Par où commencer : la feuille de route du débutant

Premier mois : écouter beaucoup — Dowland par Thomas Dunford, Paul O'Dette ou Hopkinson Smith —, contacter la Société Française de Luth et, si possible, essayer un instrument entre les mains d'un professeur avant tout achat. Ensuite : louer ou acheter un luth Renaissance d'étude 6 à 8 chœurs, apprendre la tablature française avec quelques pièces faciles, et travailler la position de la main droite, très différente de celle du guitariste moderne — pouce tendu, petit doigt posé sur la table. Au bout de quelques mois, les premières danses de la Renaissance tombent sous les doigts, et c'est précisément ce plaisir rapide du beau son qui fait du luth un instrument moins intimidant qu'il n'en a l'air.

Pour aller plus loin :

En bref : cinq questions sur le premier luth

Quel luth choisir pour débuter ?

Un luth Renaissance à 6, 7 ou 8 chœurs en taille ténor : répertoire débutant abondant, accord proche de la guitare et instrument le plus polyvalent de la famille. Théorbe, archiluth et luth baroque viendront éventuellement plus tard.
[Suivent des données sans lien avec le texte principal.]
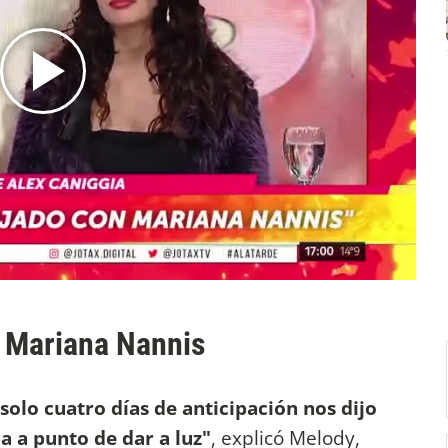
y Mariana Nannis
olo cuatro días de anticipación nos dijo
a a punto de dar a luz"
, explicó Melody,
Combien coûte un premier luth ?

À titre indicatif, comptez autour de 1 500 euros pour un luth d'étude neuf, à partir de 3 000 euros pour un instrument de concert. L'occasion, la location ou le prêt via des associations comme la Société Française de Luth permettent de débuter pour bien moins.

Le luth est-il plus difficile que la guitare ?
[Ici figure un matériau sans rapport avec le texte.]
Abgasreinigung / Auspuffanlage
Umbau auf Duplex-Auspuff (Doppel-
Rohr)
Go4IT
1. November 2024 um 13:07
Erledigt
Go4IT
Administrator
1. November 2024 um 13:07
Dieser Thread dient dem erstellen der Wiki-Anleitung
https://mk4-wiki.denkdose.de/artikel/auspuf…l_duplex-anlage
Différent plutôt que plus difficile. Les chœurs doublés et la technique de main droite demandent un temps d'adaptation, mais la tablature se lit sans solfège avancé et un guitariste retrouve vite ses repères — l'accord du luth Renaissance est proche de celui de la guitare.

Quelle différence entre le luth et le oud ?

Le oud, ancêtre oriental du luth, n'a pas de frettes et se joue au plectre (le rischa), quand le luth européen est fretté et se joue aux doigts. Leurs répertoires diffèrent totalement — maqâms et taqsim d'un côté, polyphonie de la Renaissance et du baroque de l'autre. Notre guide consacré au oud détaille l'autre branche de la famille.

Faut-il savoir lire la musique pour jouer du luth ?

Non : l'essentiel du répertoire se lit en tablature, française ou italienne, qui indique la case et la corde à jouer plutôt que la note. C'est le système qu'utilisaient déjà les luthistes du XVIe siècle, et il s'apprend en quelques heures.